While we specifically analyzed pulmonary nodules as a proof-of-principle study, we anticipate that NIR-nCLE may be a beneficial adjunct to biopsy-based diagnosis and staging of nodules suspicious for malignancy in other organs. Both technologies—NIR intraoperative imaging and either probe-based CLE or needle-based CLE—have independently proven to be effective in a range of malignancies, including head and neck cancer33,34, breast cancer35,36, gastric cancer26,37, and colorectal cancer38,39. Therefore, it is likely that the integration of the two technologies by NIR-nCLE may also prove useful in these cancers. We anticipate that NIR-nCLE will improve the diagnostic yields of biopsy procedures for a range of malignancies, and molecular imaging techniques will provide important adjuncts to traditional cytological evaluation and diagnosis.

This study has several important limitations. First, NIR-nCLE will need to be evaluated in vivo during biopsy procedures to assess the impact of respiratory variation, blood circulation, and motion artifact on the technology’s efficacy. Next, the use of fluorescence intensity signal to distinguish between tumor and normal tissue is inherently limited by a number of elements including focal plane position, tissue heterogeneity, receptor expression profile, depth of signal penetration, and number of labeled cells within a particular view, among other factors. Determination of a fluorescence intensity threshold that definitively identifies malignancy is the subject of ongoing study in our laboratory, and may ultimately obviate the need for subjective image interpretation by human observers.

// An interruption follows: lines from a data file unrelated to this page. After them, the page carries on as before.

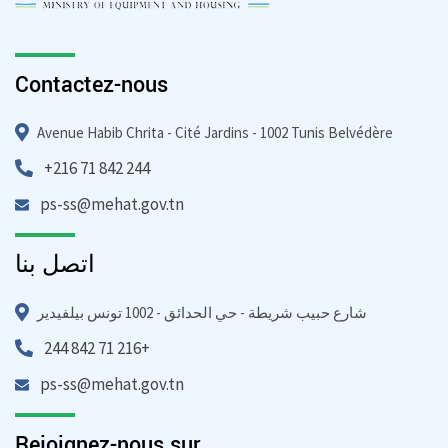
Contactez-nous
Avenue Habib Chrita - Cité Jardins - 1002 Tunis Belvédère
+216 71 842 244
ps-ss@mehat.gov.tn
اتصل بنا
شارع حبيب شريطة - حي الحدائق - 1002 تونس بيلفيدير
244 842 71 216+
ps-ss@mehat.gov.tn
Rejoignez-nous sur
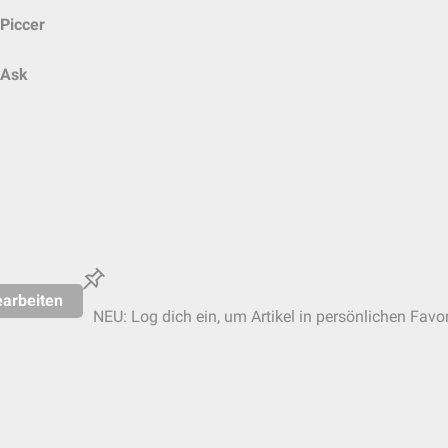
Piccer
Ask
arbeiten
NEU: Log dich ein, um Artikel in persönlichen Favor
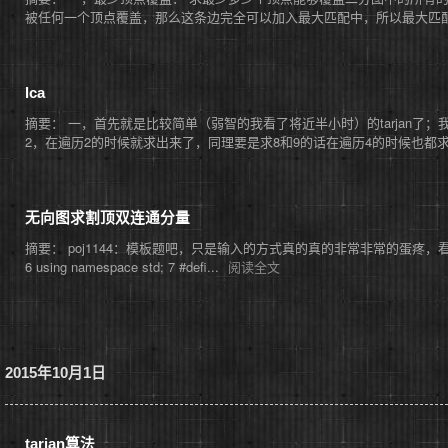
被任何一个顶点覆盖，那么这条边完全可以加入最大匹配中，所以最大匹配必然能够覆
lca
摘要： 一，首先就是比较简单（弱智的我看了将近半小时）的tarjan了
2，在遍历2的时候就求出来了，同理要是求8和9的话在遍历4的时候也都
无向图求割顶双连通分量
摘要： poj1144：模板题吧，只是输入的方式真的真的非常非常的蛋疼，看了别人的博客才知道
6 using namespace std; 7 #defi...
阅读全文
2015年10月1日
tarjan算法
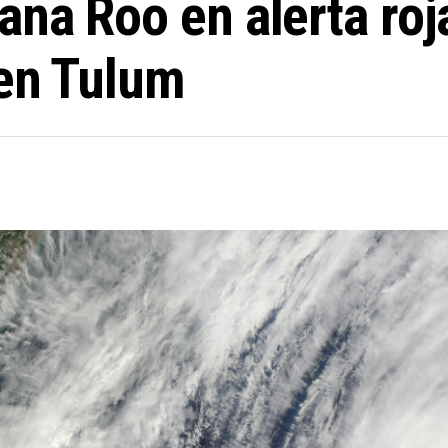
na Roo en alerta roja
 en Tulum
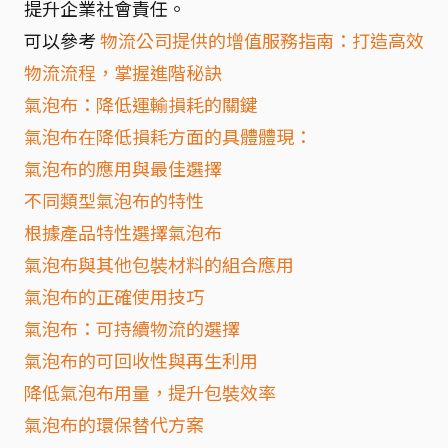
提升企業社會責任。
可以參考
物流公司提供的增值服務指南：打造高效
物流流程，掌握進階秘訣
氣泡布：降低運輸損耗的關鍵
氣泡布在降低損耗方面的具體體現：
氣泡布的應用與最佳選擇
不同類型氣泡布的特性
根據產品特性選擇氣泡布
氣泡布與其他包裝材料的組合應用
氣泡布的正確使用技巧
氣泡布：可持續物流的選擇
氣泡布的可回收性與再生利用
降低氣泡布用量，提升包裝效率
氣泡布的環保替代方案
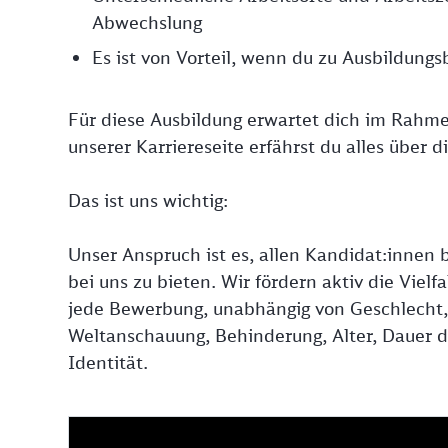
Abwechslung
Es ist von Vorteil, wenn du zu Ausbildungs
Für diese Ausbildung erwartet dich im Rahm
unserer Karriereseite erfährst du alles über 
Das ist uns wichtig:
Unser Anspruch ist es, allen Kandidat:innen b
bei uns zu bieten. Wir fördern aktiv die Viel
jede Bewerbung, unabhängig von Geschlecht, N
Weltanschauung, Behinderung, Alter, Dauer de
Identität.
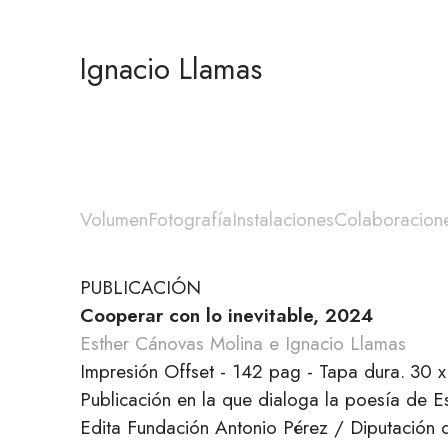
Ignacio Llamas
Volumen
Fotografía
Instalaciones
Colaboracion
PUBLICACIÓN
Cooperar con lo inevitable, 2024
Esther Cánovas Molina e Ignacio Llamas
Impresión Offset - 142 pag - Tapa dura.
30 x
Publicación en la que dialoga la poesía de E
Edita Fundación Antonio Pérez / Diputación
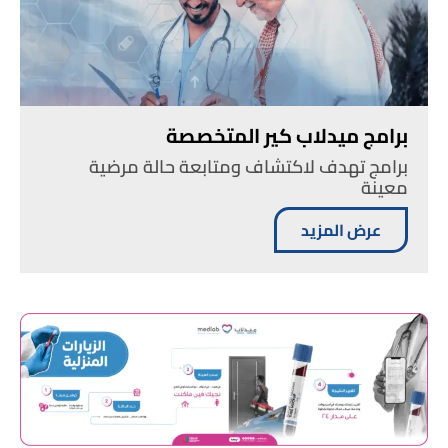
برامج ميدلاب كير المتخصصة
برامج تهدف لاكتشاف ومتابعة حالة مرضية
معينة
عرض المزيد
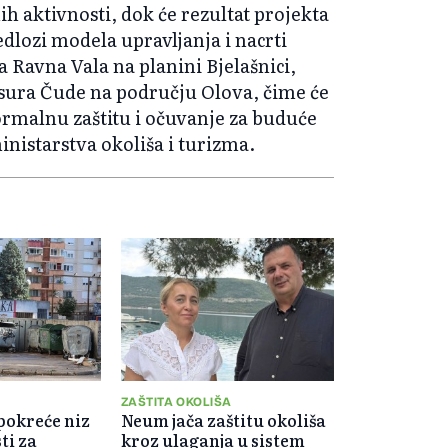
ih aktivnosti, dok će rezultat projekta
edlozi modela upravljanja i nacrti
a Ravna Vala na planini Bjelašnici,
isura Čude na području Olova, čime će
ormalnu zaštitu i očuvanje za buduće
inistarstva okoliša i turizma.
ZAŠTITA OKOLIŠA
pokreće niz
Neum jača zaštitu okoliša
ti za
kroz ulaganja u sistem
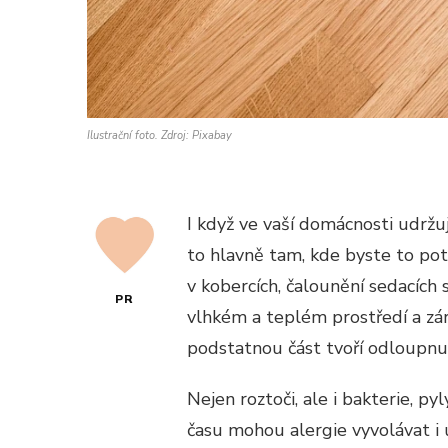
Ilustrační foto. Zdroj: Pixabay
I když ve vaší domácnosti udržuj
to hlavně tam, kde byste to pot
v kobercích, čalounění sedacích 
PR
vlhkém a teplém prostředí a záro
podstatnou část tvoří odloupnu
Nejen roztoči, ale i bakterie, py
času mohou alergie vyvolávat i u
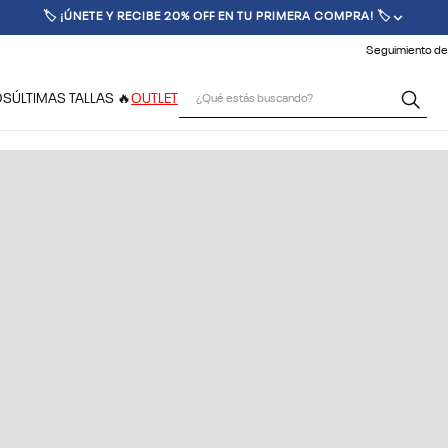
🏷️ ¡ÚNETE Y RECIBE 20% OFF EN TU PRIMERA COMPRA! 🏷️
Seguimiento de
¿Qué estás buscando?
OS
ÚLTIMAS TALLAS 🔥
OUTLET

Furthermore, machine learning approaches may aid in image standardization and interpretation as the technology undergoes further iterations in the pathway to clinical translation. There were also a small number of false-positive diagnoses in both the in vitro and in vivo models. We attribute these false positive cases to the dynamic fluorescence scale of the CLE device, which adjusts the field of view to the highest fluorescent intensity value in that single field. Therefore, areas with a small absolute fluorescence intensity may appear to have a high relative fluorescence intensity if imaged in a field with overall low fluorescence intensity. As indicated above, optimization of fixed fluorescence scales and threshold values will be needed as the technology is further developed.

In this study, we used a folate receptor-targeted NIR tracer, pafolacianine, to detect malignant cells, and note that this tracer may not be effective for tumors that do not overexpress folate receptor alpha. However, we anticipate that NIR-nCLE will be able to detect a broad range of NIR tracers and the choice of tracers can be tailored to individual patients based upon the location of the nodule in question. This study suggests the clinical promise of NIR-nCLE, but further evaluation is needed in human trials of NIR-nCLE to guide biopsy of nodules suspicious for malignancy.